Nor did Kerry's dovishness end with the Cold War. When Saddam Hussein swallowed up Kuwait in 1990, Kerry voted against authorizing the use of force. "He stressed," reported the Boston Globe, "that he thinks [economic] sanctions can work if given time."
The next major international crisis came in Bosnia. By 1995, with the death toll there estimated to have reached a quarter-million, Congress voted to end the arms embargo hamstringing the beleaguered Bosnians. Kerry was one of 29 senators who opposed this resolution. Before the vote, Kerry argued that lifting the embargo would not necessarily provide arms, but Sen. Joseph Lieberman called his bluff, saying, "I will be glad to join him, as soon as this measure passes, in introducing a package authorizing aid to . . . the Bosnians." Kerry brushed aside the offer.
Last year, in contrast to 1990, Kerry voted to authorize the use of force in Iraq. And he has reversed himself on other issues as well.

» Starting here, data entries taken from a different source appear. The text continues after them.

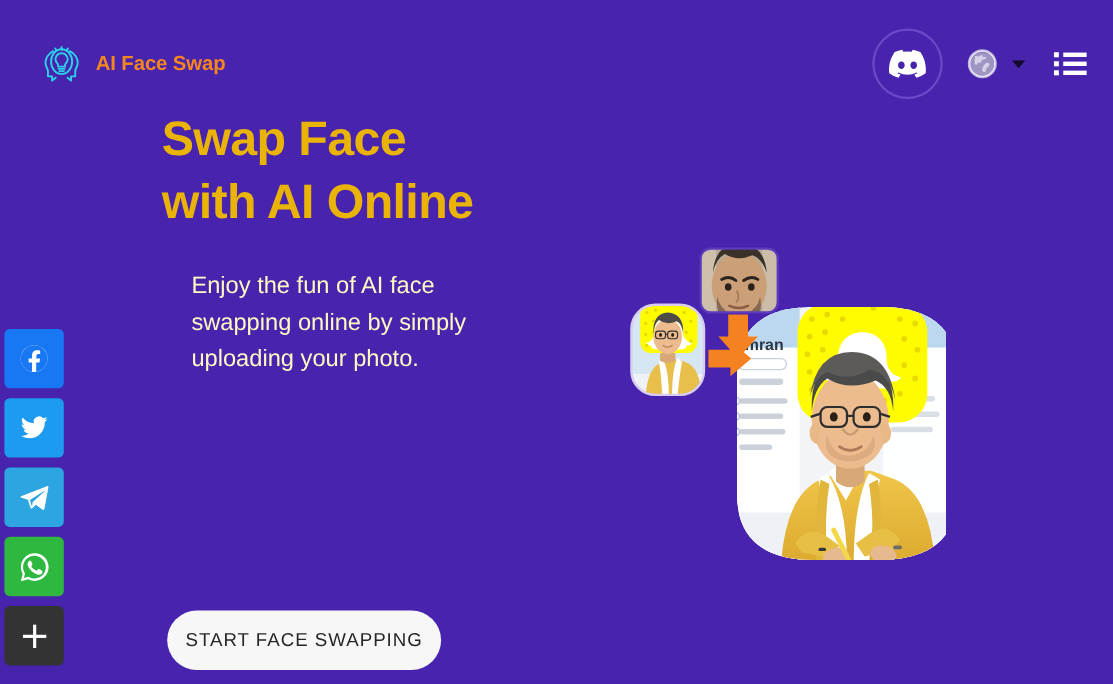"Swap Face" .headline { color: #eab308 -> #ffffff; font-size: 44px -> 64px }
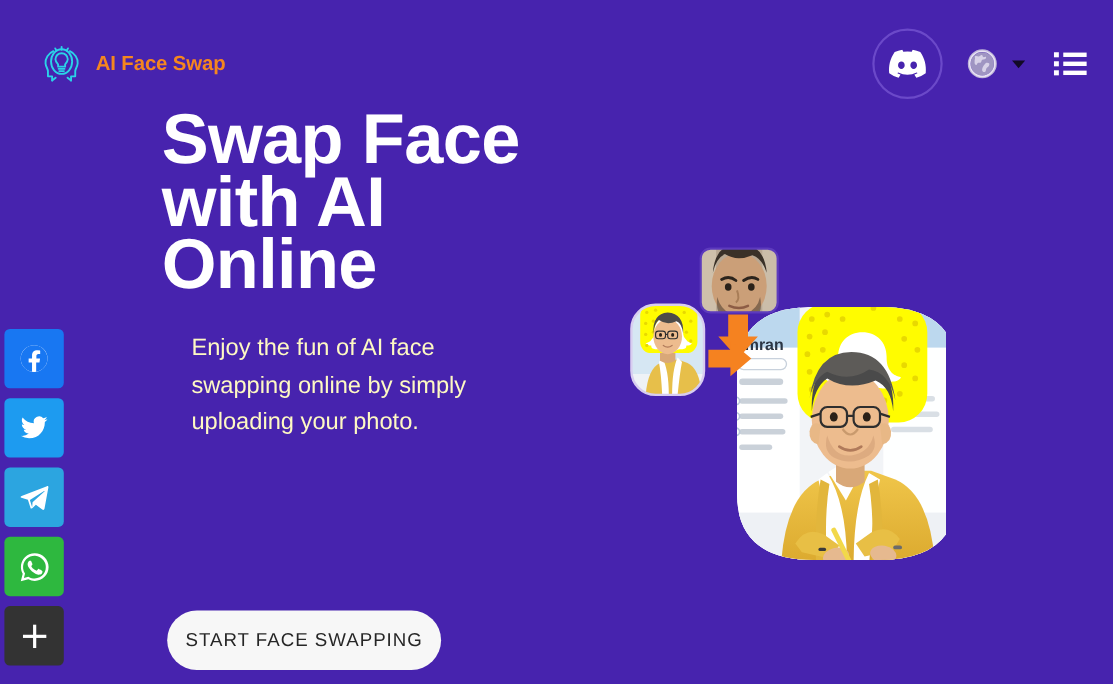"Enjoy the fun of AI" .lede { color: #fef9c3 -> #22c55e; margin-left: 27px -> 14px }
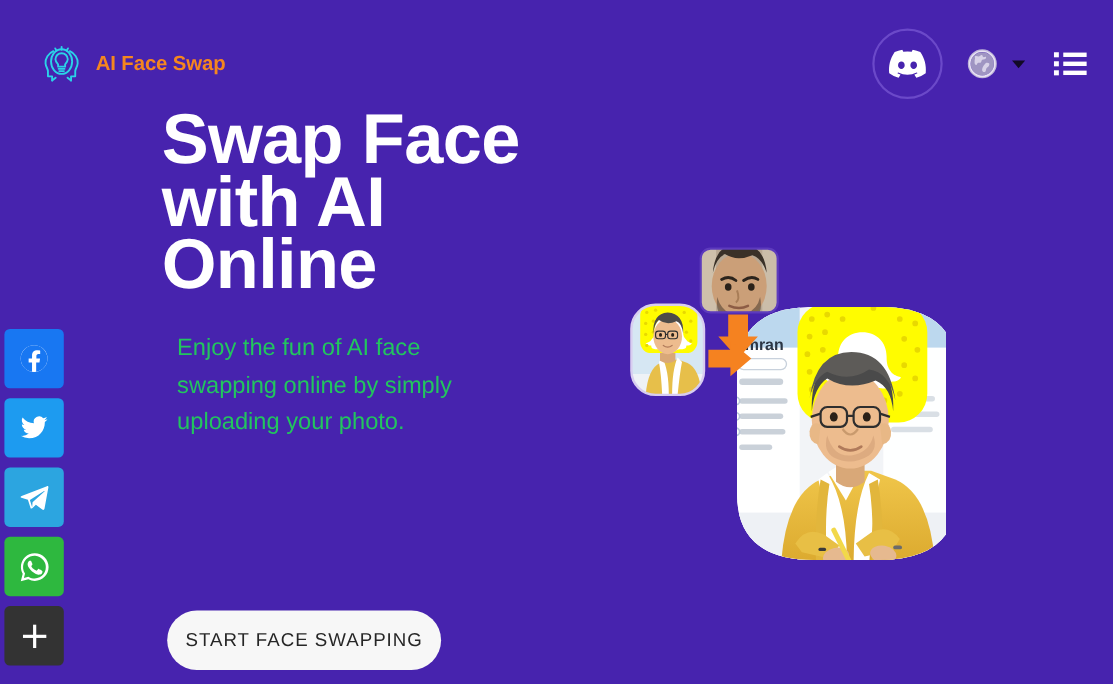"It's free and requires no" p.lede { html: none -> <p>It's free and requires no login. No watermarks on AI face swap image.</p> }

He now says that some of his stands against weapons systems were "stupid." And those medals he tossed away in protest, he explains, actually belonged to someone else; his own hang proudly on his office wall.
Candidate Kerry, in short, sounds different from Senator Kerry. But this can cut two ways. In October, having lost the favor of Democratic activists to Dean, Kerry cast one of only 12 Senate votes against the administration's request for $87 billion for the occupation and reconstruction of Iraq and Afghanistan.
Once he has the nomination in hand, Kerry is likely to resume his tack toward the center (as candidates from all sides are wont to do). He cannot, however, renounce an entire record that bespeaks the deeply dovish beliefs he brought home from Vietnam. Perhaps his heroism in the war will make voters comfortable with that outlook. But with fears of terrorism and nuclear proliferation, that may not be enough.
Joshua Muravchik is a resident scholar at the American Enterprise Institute.